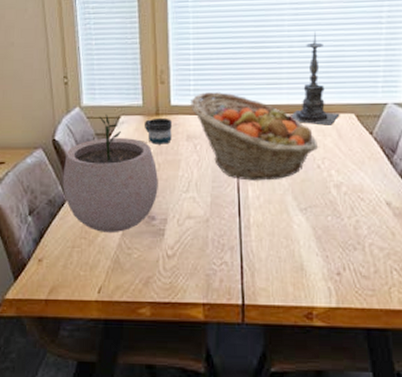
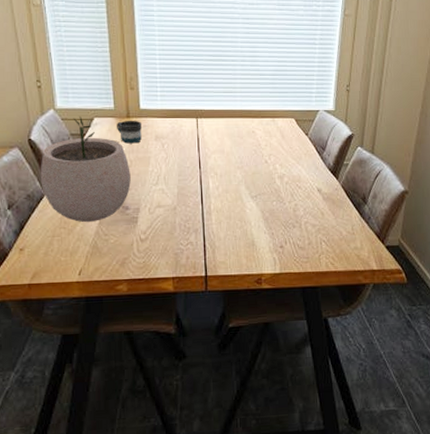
fruit basket: present [191,92,318,181] -> none [158,98,265,174]
candle holder: present [291,31,340,125] -> none [244,48,283,128]

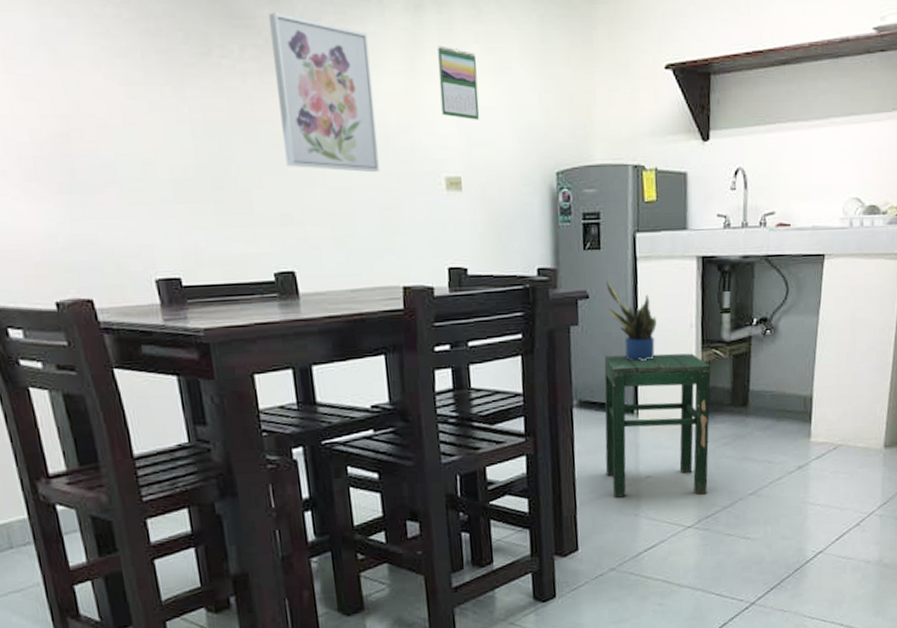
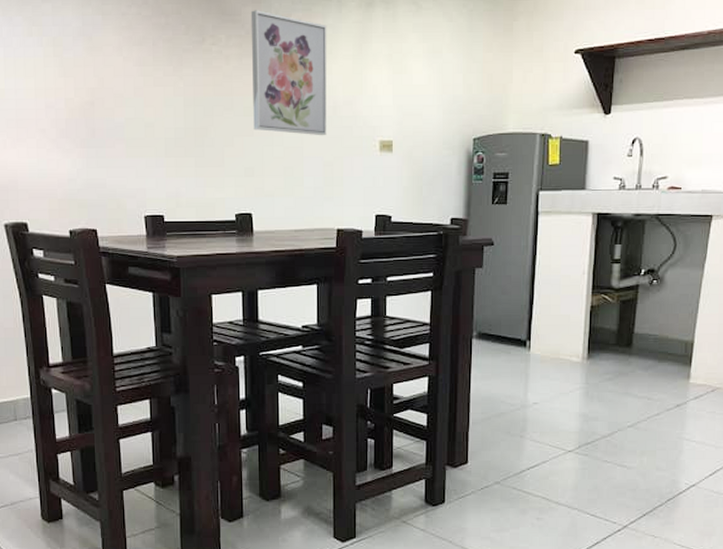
calendar: present [437,45,480,120] -> none [381,35,414,95]
stool: present [604,353,711,498] -> none [497,295,599,423]
potted plant: present [606,281,657,361] -> none [509,232,552,301]

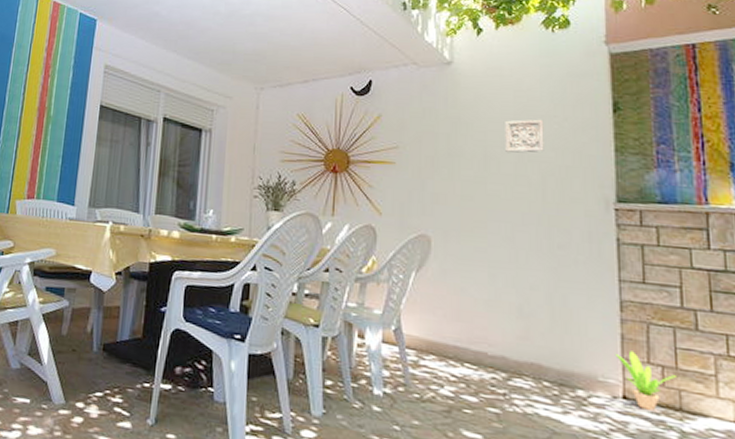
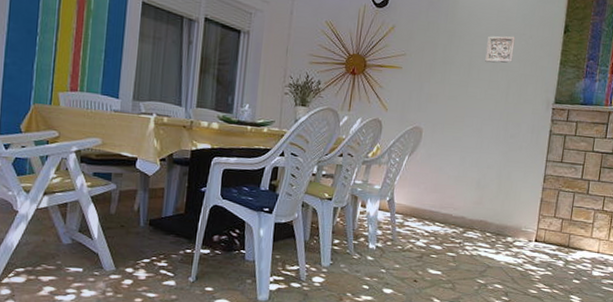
potted plant: present [615,351,676,411] -> none [535,209,570,248]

=====

Assigned task: Only the lines from the one containing "candle holder: present" through the last line of the entries above should be copied, exactly as they are and without the pictures.

Reply:
candle holder: present [291,31,340,125] -> none [244,48,283,128]

calendar: present [437,45,480,120] -> none [381,35,414,95]
stool: present [604,353,711,498] -> none [497,295,599,423]
potted plant: present [606,281,657,361] -> none [509,232,552,301]

potted plant: present [615,351,676,411] -> none [535,209,570,248]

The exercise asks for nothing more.